With the help of powerful mining hardware and mining pool, the bitcoin network becomes more and more secure and decentralized. The energy spent on the network becomes less and less. Thus, the cost and the environmental impact of mining bitcoin is decreasing.
PROOF-OF-WORK IS VALUABLE
The process of mining bitcoin using electricity is called proof-of-work (PoW). Since PoW requires a lot of energy for operating, people think it is wasteful. PoW is not wasteful until bitcoin intrinsic value is recognized. The way that the PoW mechanism consumes energy makes its value. Throughout history, the amount of energy people used for surviving has been increasing substantially. Energy is essential for improving the quality of life. For instance, gold mining consumes a huge amount of energy, the vehicle consumes gasoline, even sleeping also needs energy…etc. Every matter store energy or spend energy is valuable. The intrinsic value of bitcoin can be evaluated via energy consumption. Thus, PoW makes bitcoin valuable. The more energy spent, the more secured network is, the more value-added to bitcoin. The similarity of gold and bitcoin are they are scarce, and they all require a huge amount of energy to mine. Antminer For Sale
Furthermore, PoW is valuable because of its borderless energy consumption. Miners can take advantage of abandoned energy resources from all over the world. They can use energy from a volcano eruption, the energy from sea waves, the abandoned energy from a rural town in China…etc. This is the beauty of PoW mechanism. There had been nothing store of value throughout human history until bitcoin was invented.
BITCOIN VS GOLD
Bitcoin and gold are similar in terms of scarcity and stores of value. People say bitcoin is out of thin air, gold at least has its physical value. The value of bitcoin is at its scarcity, there will be only 21 million bitcoins ever exists. The Bitcoin network is secured and unhackable. When it comes to transportability, bitcoin is much more transportable than gold. For example, one million dollars of bitcoin takes a second to transfer, but the same amount of gold may take weeks, months, or even impossible. There is huge friction of gold liquidity which makes it cannot replace bitcoin. Mining Rig for sale
Moreover, gold mining goes through multiple stages which is time-consuming and costly. In contrast, bitcoin mining only requires hardware and electricity. The risk of gold mining is also big compared to bitcoin mining. Gold miners may face a decreased life expectancy when they work in an intensive environment. While bitcoin miners may only experience a financial loss. With the current value of bitcoin, apparently, mining bitcoin is much safer and more profitable.

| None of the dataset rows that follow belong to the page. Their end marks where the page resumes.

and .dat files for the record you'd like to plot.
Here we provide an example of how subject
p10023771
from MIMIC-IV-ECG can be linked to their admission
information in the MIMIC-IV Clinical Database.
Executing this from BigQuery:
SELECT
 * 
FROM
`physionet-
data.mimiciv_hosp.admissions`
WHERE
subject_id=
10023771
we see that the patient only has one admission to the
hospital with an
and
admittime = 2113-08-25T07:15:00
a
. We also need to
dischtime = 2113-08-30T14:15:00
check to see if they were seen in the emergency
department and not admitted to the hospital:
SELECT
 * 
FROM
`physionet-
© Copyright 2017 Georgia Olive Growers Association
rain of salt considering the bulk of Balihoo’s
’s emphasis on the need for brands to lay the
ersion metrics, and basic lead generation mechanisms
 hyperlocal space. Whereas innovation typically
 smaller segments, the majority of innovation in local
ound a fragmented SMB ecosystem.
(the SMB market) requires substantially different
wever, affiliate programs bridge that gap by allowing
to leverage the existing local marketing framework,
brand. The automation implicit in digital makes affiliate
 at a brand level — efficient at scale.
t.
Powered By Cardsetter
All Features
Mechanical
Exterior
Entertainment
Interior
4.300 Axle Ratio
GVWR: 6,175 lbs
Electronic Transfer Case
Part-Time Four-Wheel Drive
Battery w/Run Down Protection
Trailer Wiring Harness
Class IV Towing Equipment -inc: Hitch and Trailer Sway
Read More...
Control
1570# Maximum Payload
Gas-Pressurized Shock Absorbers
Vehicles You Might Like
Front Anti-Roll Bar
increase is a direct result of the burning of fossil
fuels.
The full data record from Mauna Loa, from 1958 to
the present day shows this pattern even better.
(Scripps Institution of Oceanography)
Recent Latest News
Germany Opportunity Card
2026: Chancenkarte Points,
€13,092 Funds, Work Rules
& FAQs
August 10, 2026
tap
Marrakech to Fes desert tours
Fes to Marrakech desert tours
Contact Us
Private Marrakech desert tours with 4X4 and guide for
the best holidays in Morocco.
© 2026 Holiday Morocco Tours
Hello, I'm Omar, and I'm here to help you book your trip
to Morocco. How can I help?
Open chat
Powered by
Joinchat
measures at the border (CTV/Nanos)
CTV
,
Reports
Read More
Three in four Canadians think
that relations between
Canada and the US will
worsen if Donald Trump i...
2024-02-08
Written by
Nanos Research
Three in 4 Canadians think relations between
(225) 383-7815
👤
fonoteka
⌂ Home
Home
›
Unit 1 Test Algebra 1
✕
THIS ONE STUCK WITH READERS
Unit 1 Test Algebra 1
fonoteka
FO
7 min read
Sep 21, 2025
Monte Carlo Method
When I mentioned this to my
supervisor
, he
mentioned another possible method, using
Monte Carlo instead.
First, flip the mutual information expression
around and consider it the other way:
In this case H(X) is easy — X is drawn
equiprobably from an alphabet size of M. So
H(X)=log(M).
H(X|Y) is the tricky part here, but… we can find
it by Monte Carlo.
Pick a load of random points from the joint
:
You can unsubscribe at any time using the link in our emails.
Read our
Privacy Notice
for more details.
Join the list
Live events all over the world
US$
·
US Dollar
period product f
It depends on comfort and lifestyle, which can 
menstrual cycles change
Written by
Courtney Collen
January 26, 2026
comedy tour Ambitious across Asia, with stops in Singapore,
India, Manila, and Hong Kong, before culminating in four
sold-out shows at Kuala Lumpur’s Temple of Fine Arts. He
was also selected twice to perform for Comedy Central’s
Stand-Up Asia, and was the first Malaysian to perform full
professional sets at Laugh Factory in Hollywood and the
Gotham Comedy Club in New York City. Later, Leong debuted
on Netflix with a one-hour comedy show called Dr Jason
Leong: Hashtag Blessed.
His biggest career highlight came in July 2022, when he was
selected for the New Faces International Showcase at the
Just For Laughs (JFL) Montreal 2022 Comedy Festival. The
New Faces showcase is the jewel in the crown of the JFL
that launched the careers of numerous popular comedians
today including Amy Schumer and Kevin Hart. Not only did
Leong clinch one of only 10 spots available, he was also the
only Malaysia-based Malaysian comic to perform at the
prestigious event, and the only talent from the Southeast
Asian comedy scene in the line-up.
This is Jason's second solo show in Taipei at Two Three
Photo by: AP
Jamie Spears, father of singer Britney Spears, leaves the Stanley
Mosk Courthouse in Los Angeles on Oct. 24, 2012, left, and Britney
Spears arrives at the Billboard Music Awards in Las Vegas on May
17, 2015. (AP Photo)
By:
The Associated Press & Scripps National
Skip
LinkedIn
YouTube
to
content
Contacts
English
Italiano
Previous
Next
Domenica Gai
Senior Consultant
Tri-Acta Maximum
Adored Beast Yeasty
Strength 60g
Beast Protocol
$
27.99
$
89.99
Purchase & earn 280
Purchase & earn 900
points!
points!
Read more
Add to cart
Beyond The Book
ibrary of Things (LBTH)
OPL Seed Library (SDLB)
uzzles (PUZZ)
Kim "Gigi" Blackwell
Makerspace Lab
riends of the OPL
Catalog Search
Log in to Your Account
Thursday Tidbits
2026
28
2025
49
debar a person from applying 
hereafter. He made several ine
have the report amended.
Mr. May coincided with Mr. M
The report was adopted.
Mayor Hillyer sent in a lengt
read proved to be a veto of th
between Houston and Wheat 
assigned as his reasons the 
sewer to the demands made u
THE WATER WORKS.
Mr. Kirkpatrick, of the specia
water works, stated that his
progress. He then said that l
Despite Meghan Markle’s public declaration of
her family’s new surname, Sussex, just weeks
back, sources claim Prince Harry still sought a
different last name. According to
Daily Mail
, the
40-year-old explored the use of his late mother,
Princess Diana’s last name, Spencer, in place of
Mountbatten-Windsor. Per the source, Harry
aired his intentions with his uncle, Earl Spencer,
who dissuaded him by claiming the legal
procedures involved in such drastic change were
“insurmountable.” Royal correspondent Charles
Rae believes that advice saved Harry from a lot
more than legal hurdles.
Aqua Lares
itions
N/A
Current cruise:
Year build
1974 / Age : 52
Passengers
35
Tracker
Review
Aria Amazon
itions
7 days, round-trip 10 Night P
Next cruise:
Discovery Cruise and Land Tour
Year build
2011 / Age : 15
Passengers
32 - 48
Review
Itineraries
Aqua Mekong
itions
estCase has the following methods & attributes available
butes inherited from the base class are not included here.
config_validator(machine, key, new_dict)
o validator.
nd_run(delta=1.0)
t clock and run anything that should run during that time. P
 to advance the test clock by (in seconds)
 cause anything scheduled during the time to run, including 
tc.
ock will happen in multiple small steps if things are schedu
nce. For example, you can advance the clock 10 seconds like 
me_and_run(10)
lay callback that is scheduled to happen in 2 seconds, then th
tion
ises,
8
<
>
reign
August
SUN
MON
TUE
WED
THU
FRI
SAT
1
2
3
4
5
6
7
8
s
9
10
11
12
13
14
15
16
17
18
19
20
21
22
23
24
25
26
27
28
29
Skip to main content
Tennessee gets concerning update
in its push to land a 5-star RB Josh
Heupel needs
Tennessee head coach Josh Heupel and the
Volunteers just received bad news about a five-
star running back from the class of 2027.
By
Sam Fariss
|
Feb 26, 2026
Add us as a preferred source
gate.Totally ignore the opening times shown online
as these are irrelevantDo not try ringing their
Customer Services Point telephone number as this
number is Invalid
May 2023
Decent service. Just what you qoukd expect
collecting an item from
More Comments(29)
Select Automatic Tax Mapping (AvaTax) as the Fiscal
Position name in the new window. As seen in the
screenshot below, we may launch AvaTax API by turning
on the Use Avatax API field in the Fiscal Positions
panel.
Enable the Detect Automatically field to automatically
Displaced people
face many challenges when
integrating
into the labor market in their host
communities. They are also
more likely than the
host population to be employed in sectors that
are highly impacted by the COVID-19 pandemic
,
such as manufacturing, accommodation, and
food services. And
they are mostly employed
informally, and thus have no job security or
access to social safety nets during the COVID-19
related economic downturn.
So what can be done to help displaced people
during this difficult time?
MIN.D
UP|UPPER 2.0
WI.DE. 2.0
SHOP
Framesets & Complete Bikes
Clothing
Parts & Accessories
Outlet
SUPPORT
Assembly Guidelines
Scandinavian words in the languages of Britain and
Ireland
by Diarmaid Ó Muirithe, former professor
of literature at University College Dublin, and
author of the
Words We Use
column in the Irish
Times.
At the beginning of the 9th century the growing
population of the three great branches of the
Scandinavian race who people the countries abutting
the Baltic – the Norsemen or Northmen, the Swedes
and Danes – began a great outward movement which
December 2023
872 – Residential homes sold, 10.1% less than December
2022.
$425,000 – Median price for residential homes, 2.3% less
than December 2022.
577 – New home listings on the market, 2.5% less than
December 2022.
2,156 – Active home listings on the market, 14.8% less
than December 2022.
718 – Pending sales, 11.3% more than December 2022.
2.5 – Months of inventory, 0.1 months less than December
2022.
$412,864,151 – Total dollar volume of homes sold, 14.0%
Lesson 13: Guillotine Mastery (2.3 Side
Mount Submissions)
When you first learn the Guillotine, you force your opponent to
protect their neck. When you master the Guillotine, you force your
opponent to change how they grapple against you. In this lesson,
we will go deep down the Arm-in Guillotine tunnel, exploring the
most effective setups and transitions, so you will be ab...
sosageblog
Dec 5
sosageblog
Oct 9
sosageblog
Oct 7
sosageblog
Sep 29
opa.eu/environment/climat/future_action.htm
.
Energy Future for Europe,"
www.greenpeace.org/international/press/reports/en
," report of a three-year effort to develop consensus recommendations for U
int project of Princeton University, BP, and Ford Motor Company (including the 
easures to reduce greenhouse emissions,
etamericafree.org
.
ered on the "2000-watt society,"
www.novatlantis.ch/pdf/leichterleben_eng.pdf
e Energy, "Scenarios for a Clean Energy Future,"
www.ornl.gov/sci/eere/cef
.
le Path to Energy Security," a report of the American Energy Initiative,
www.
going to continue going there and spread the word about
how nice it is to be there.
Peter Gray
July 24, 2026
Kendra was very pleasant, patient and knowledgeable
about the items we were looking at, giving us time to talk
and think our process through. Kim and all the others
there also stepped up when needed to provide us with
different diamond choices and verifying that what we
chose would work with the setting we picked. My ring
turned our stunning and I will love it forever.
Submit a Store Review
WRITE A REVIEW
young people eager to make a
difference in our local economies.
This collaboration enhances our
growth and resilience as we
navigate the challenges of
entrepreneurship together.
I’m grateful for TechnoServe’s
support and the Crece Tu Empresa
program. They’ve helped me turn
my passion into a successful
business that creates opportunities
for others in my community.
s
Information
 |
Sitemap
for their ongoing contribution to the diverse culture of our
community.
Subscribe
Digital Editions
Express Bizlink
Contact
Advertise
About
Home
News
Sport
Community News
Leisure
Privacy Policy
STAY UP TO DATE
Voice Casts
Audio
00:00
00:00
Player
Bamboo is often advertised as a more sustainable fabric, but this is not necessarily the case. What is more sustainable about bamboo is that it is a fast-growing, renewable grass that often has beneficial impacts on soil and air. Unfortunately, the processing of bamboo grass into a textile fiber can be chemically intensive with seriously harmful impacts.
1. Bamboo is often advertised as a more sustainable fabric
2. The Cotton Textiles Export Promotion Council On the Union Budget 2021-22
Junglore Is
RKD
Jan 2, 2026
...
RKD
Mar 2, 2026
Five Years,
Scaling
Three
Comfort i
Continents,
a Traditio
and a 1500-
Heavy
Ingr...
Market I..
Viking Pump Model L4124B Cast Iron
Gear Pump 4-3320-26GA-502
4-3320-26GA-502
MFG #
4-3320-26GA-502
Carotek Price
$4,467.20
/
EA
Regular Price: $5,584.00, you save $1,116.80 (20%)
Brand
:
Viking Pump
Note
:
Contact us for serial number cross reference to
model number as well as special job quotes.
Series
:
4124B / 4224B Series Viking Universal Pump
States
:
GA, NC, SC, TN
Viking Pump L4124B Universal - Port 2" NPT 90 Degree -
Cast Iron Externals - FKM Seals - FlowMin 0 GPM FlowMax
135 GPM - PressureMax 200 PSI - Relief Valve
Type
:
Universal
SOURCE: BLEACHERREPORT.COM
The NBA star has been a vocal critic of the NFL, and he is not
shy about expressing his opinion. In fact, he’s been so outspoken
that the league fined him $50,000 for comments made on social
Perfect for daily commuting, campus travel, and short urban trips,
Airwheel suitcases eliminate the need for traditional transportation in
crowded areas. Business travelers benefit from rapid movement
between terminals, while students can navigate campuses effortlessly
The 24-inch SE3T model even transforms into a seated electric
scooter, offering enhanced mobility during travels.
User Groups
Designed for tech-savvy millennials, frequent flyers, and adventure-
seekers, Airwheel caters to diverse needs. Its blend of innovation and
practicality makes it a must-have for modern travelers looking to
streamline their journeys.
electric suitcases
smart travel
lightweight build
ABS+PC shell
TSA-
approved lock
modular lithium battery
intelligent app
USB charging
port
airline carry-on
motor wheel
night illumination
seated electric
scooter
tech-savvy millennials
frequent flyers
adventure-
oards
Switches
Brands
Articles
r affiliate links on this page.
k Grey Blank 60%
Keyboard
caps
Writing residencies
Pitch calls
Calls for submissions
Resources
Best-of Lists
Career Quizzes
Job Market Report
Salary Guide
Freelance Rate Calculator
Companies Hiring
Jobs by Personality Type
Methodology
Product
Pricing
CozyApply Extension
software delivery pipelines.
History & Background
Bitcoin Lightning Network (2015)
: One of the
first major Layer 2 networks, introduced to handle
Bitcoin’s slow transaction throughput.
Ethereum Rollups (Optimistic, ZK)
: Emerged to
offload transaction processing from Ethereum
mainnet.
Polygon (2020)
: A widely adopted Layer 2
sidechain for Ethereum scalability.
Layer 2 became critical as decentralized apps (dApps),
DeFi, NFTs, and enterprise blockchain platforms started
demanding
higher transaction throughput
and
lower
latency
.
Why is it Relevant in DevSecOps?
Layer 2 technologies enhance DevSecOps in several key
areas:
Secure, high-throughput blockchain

Assume mining hardware $750 with a hash rate of 16 TH/s. Running this single hardware would cost $700 to mine approximately 0.1 bitcoin. Thus, the total cost yearly to generate roughly 328500 bitcoins is $2.3 billion. Since 2013, miners have spent $17.6 billion to deploy and operate the bitcoin mining systems. Whereas gold mining cost is $105B yearly, which is much higher than the yearly cost of bitcoin mining. Therefore, the energy spent on the bitcoin network is not wasteful when its value and cost are considered.